= TASK =
Copy the records from the start through the line containing "張特大雙人床, 海灘景觀, 海濱", changing every "Купить в 1 клик" to "Купить в один клик" and keeping everything else the same. Leave out the pictures.

GIVEN DATA Block Start

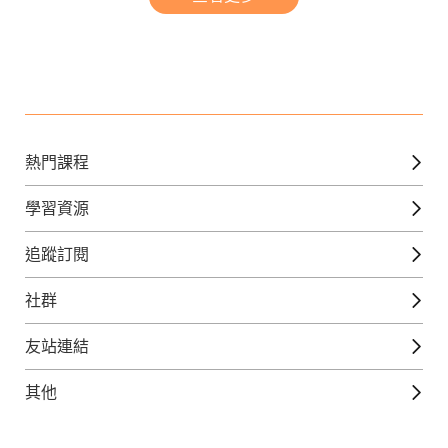
熱門課程
英文課程
學習資源
日語課程
免費線上檢定
追蹤訂閱
西班牙文課程
外語補給站
Gjun-就醬學外語
社群
韓語課程
外語瘋世界
官方Youtube
英語觀光城
法文課程
友站連結
美日語數位學院
Line@好友圈
日語觀光城
德文課程
iWorld JR
其他
韓語觀光城
兒童美語課程
巨匠電腦
契約服務
歐洲觀光城
兒童日語課程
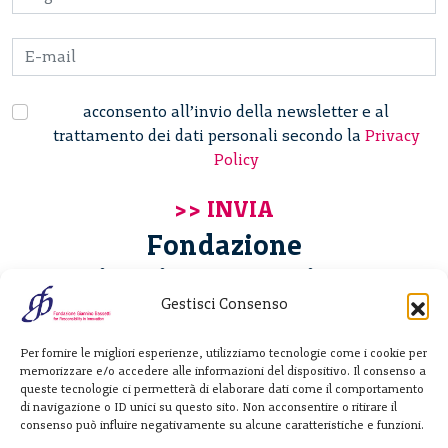
acconsento all’invio della newsletter e al
trattamento dei dati personali secondo la
Privacy
Policy
Fondazione
Giannino Bassetti ETS
Gestisci Consenso
Via Michele Barozzi 4
Per fornire le migliori esperienze, utilizziamo tecnologie come i cookie per
20122 Milano - Italia
memorizzare e/o accedere alle informazioni del dispositivo. Il consenso a
T. +39 02 781933
queste tecnologie ci permetterà di elaborare dati come il comportamento
di navigazione o ID unici su questo sito. Non acconsentire o ritirare il
F. + 39 02 76392030
consenso può influire negativamente su alcune caratteristiche e funzioni.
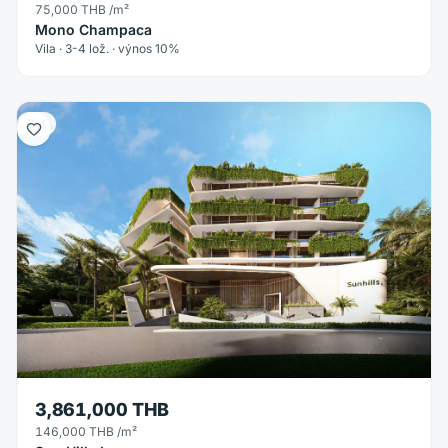
75,000 THB
/m²
Mono Champaca
Vila · 3-4 lož. · výnos 10%
Byt
3,861,000 THB
146,000 THB
/m²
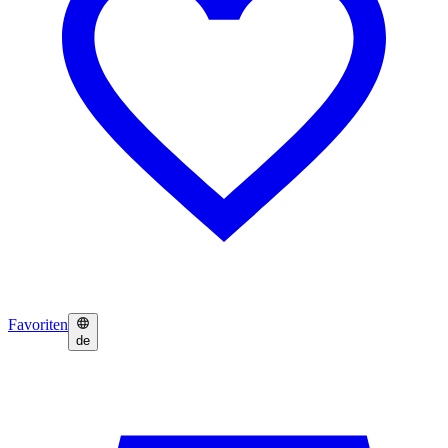
Favoriten
de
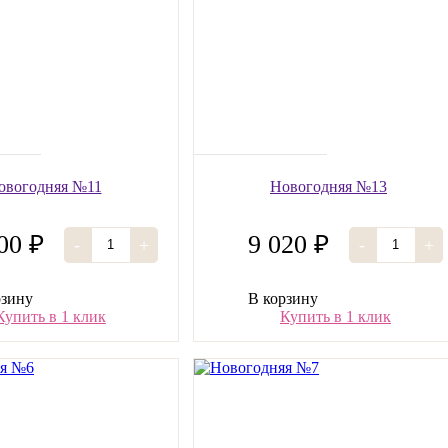
овогодняя №11
Новогодняя №13
00 ₽
9 020 ₽
-
+
-
+
рзину
В корзину
Купить в 1 клик
Купить в 1 клик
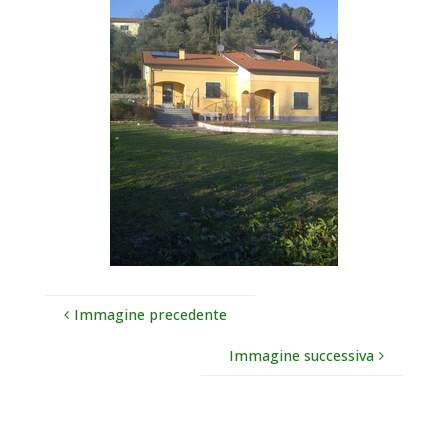
Immagine precedente
Immagine successiva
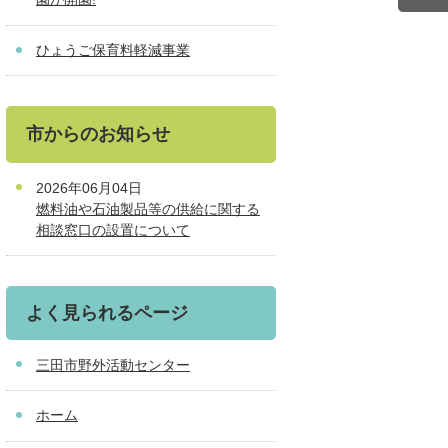
ひょうご保育料軽減事業
市からのお知らせ
2026年06月04日
燃料油や石油製品等の供給に関する
相談窓口の設置について
よく見られるページ
三田市野外活動センター
ホーム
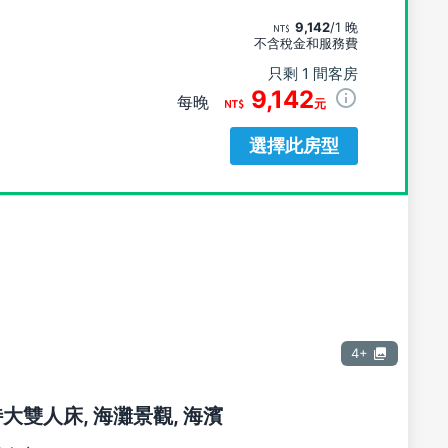
9,142
/1 晚
不含稅金和服務費
只剩 1 間客房
9,142
每晚
元
選擇此房型
4+
張特大雙人床, 海灘景觀, 海濱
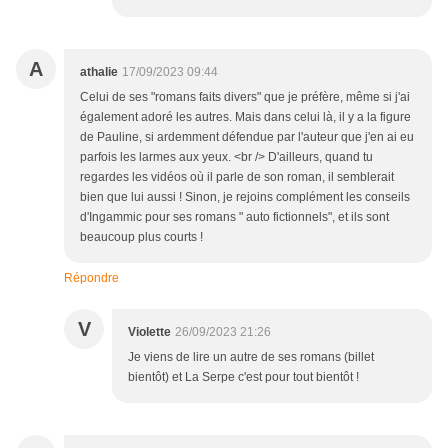
A
athalie
17/09/2023 09:44
Celui de ses "romans faits divers" que je préfère, même si j'ai
également adoré les autres. Mais dans celui là, il y a la figure
de Pauline, si ardemment défendue par l'auteur que j'en ai eu
parfois les larmes aux yeux. <br /> D'ailleurs, quand tu
regardes les vidéos où il parle de son roman, il semblerait
bien que lui aussi ! Sinon, je rejoins complément les conseils
d'Ingammic pour ses romans " auto fictionnels", et ils sont
beaucoup plus courts !
Répondre
V
Violette
26/09/2023 21:26
Je viens de lire un autre de ses romans (billet
bientôt) et La Serpe c'est pour tout bientôt !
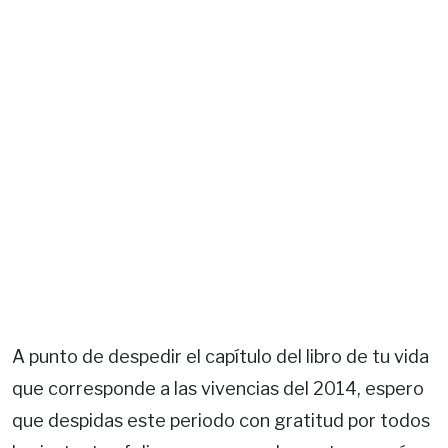
A punto de despedir el capítulo del libro de tu vida
que corresponde a las vivencias del 2014, espero
que despidas este periodo con gratitud por todos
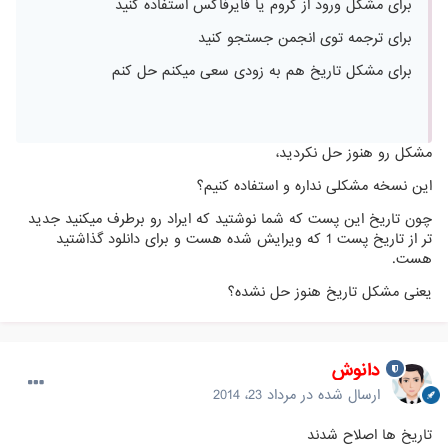
برای مشکل ورود از کروم یا فایرفاکس استفاده کنید
برای ترجمه توی انجمن جستجو کنید
برای مشکل تاریخ هم به زودی سعی میکنم حل کنم
مشکل رو هنوز حل نکردید،
این نسخه مشکلی نداره و استفاده کنیم؟
چون تاریخ این پست که شما نوشتید که ایراد رو برطرف میکنید جدید
تر از تاریخ پست 1 که ویرایش شده هست و برای دانلود گذاشتید
هست.
یعنی مشکل تاریخ هنوز حل نشده؟
دانوش
ارسال شده در
مرداد 23، 2014
تاریخ ها اصلاح شدند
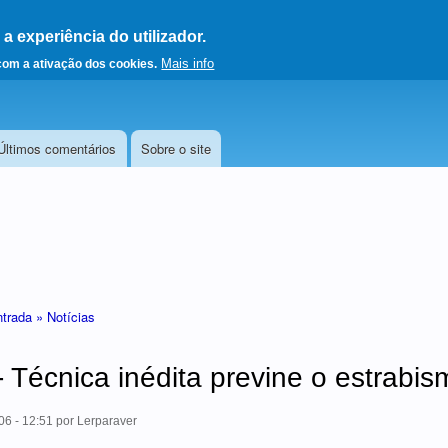
 experiência do utilizador.
a a página principal
Mais info
 com a ativação dos cookies.
Últimos comentários
Sobre o site
ntrada »
Notícias
 - Técnica inédita previne o estrabis
06 - 12:51
por
Lerparaver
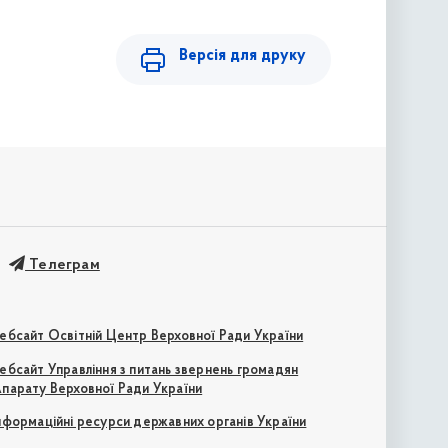
Версія для друку
Телеграм
ебсайт Освітній Центр Верховної Ради України
ебсайт Управління з питань звернень громадян
парату Верховної Ради України
нформаційні ресурси державних органів України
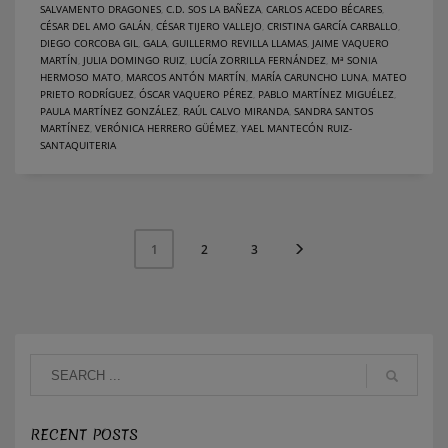
SALVAMENTO DRAGONES
,
C.D. SOS LA BAÑEZA
,
CARLOS ACEDO BÉCARES
,
CÉSAR DEL AMO GALÁN
,
CÉSAR TIJERO VALLEJO
,
CRISTINA GARCÍA CARBALLO
,
DIEGO CORCOBA GIL
,
GALA
,
GUILLERMO REVILLA LLAMAS
,
JAIME VAQUERO
MARTÍN
,
JULIA DOMINGO RUIZ
,
LUCÍA ZORRILLA FERNÁNDEZ
,
Mª SONIA
HERMOSO MATO
,
MARCOS ANTÓN MARTÍN
,
MARÍA CARUNCHO LUNA
,
MATEO
PRIETO RODRÍGUEZ
,
ÓSCAR VAQUERO PÉREZ
,
PABLO MARTÍNEZ MIGUÉLEZ
,
PAULA MARTÍNEZ GONZÁLEZ
,
RAÚL CALVO MIRANDA
,
SANDRA SANTOS
MARTÍNEZ
,
VERÓNICA HERRERO GÜÉMEZ
,
YAEL MANTECÓN RUIZ-
SANTAQUITERIA
2
3
1
RECENT POSTS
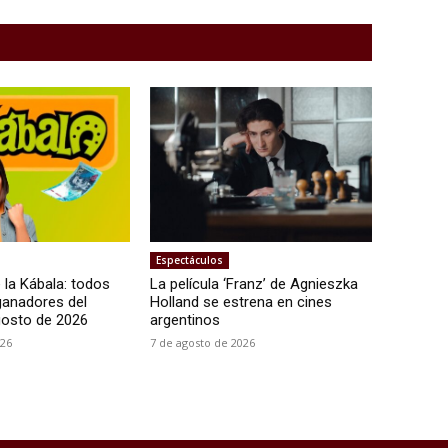
Espectáculos
 la Kábala: todos
La película ‘Franz’ de Agnieszka
ganadores del
Holland se estrena en cines
gosto de 2026
argentinos
026
7 de agosto de 2026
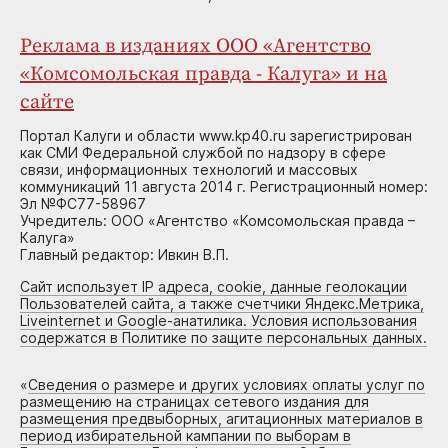
Реклама в изданиях ООО «Агентство
«Комсомольская правда - Калуга» и на
сайте
Портал Калуги и области www.kp40.ru зарегистрирован
как СМИ Федеральной службой по надзору в сфере
связи, информационных технологий и массовых
коммуникаций 11 августа 2014 г. Регистрационный номер:
Эл №ФС77-58967
Учредитель: ООО «Агентство «Комсомольская правда –
Калуга»
Главный редактор: Ивкин В.П.
Сайт использует IP адреса, cookie, данные геолокации
Пользователей сайта, а также счетчики Яндекс.Метрика,
Liveinternet и Google-анатилика. Условия использования
содержатся в Политике по защите персональных данных.
«
Сведения о размере и других условиях оплаты услуг по
размещению на страницах сетевого издания для
размещения предвыборных, агитационных материалов в
период избирательной кампании по выборам в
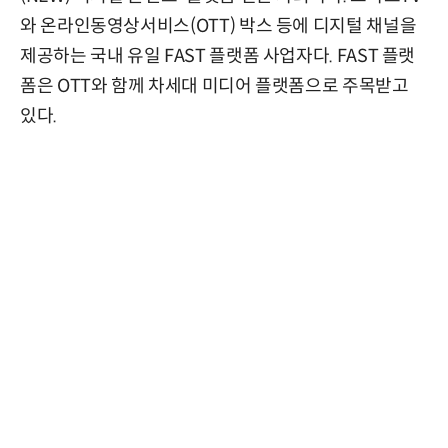
와 온라인동영상서비스(OTT) 박스 등에 디지털 채널을
제공하는 국내 유일 FAST 플랫폼 사업자다. FAST 플랫
폼은 OTT와 함께 차세대 미디어 플랫폼으로 주목받고
있다.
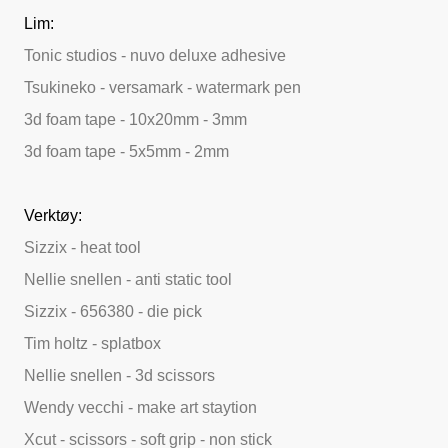
Lim:
Tonic studios - nuvo deluxe adhesive
Tsukineko - versamark - watermark pen
3d foam tape - 10x20mm - 3mm
3d foam tape - 5x5mm - 2mm
Verktøy:
Sizzix - heat tool
Nellie snellen - anti static tool
Sizzix - 656380 - die pick
Tim holtz - splatbox
Nellie snellen - 3d scissors
Wendy vecchi - make art staytion
Xcut - scissors - soft grip - non stick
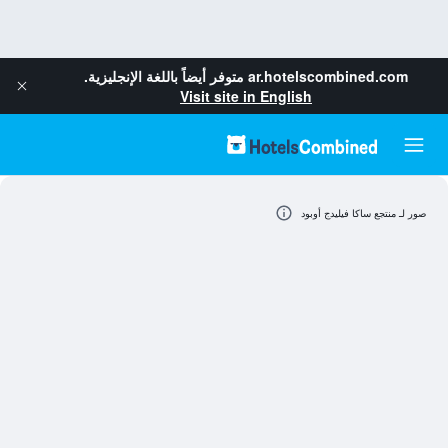
ar.hotelscombined.com
متوفر أيضاً باللغة الإنجليزية.
Visit site in English
صور لـ منتجع ساكا فيليدج أوبود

GIVEN DATA Block End

= EXERCISE OUTPUT =
熱門課程
英文課程
學習資源
日語課程
免費線上檢定
追蹤訂閱
西班牙文課程
外語補給站
Gjun-就醬學外語
社群
韓語課程
外語瘋世界
官方Youtube
英語觀光城
法文課程
友站連結
美日語數位學院
Line@好友圈
日語觀光城
德文課程
iWorld JR
其他
韓語觀光城
兒童美語課程
巨匠電腦
契約服務
歐洲觀光城
兒童日語課程
acconsento all’invio della newsletter e al
trattamento dei dati personali secondo la
Privacy
Policy
Fondazione
Giannino Bassetti ETS
Gestisci Consenso
Via Michele Barozzi 4
Per fornire le migliori esperienze, utilizziamo tecnologie come i cookie per
20122 Milano - Italia
memorizzare e/o accedere alle informazioni del dispositivo. Il consenso a
T. +39 02 781933
queste tecnologie ci permetterà di elaborare dati come il comportamento
di navigazione o ID unici su questo sito. Non acconsentire o ritirare il
F. + 39 02 76392030
consenso può influire negativamente su alcune caratteristiche e funzioni.
75,000 THB
/m²
Mono Champaca
Vila · 3-4 lož. · výnos 10%
Byt
3,861,000 THB
146,000 THB
/m²
Favoriten
de
овогодняя №11
Новогодняя №13
00 ₽
9 020 ₽
-
+
-
+
рзину
В корзину
Купить в один клик
Купить в один клик
Immagine precedente
Immagine successiva
ひょうご保育料軽減事業
市からのお知らせ
2026年06月04日
燃料油や石油製品等の供給に関する
相談窓口の設置について
よく見られるページ
三田市野外活動センター
ホーム
9,142
/1 晚
不含稅金和服務費
只剩 1 間客房
9,142
每晚
元
選擇此房型
4+
張特大雙人床, 海灘景觀, 海濱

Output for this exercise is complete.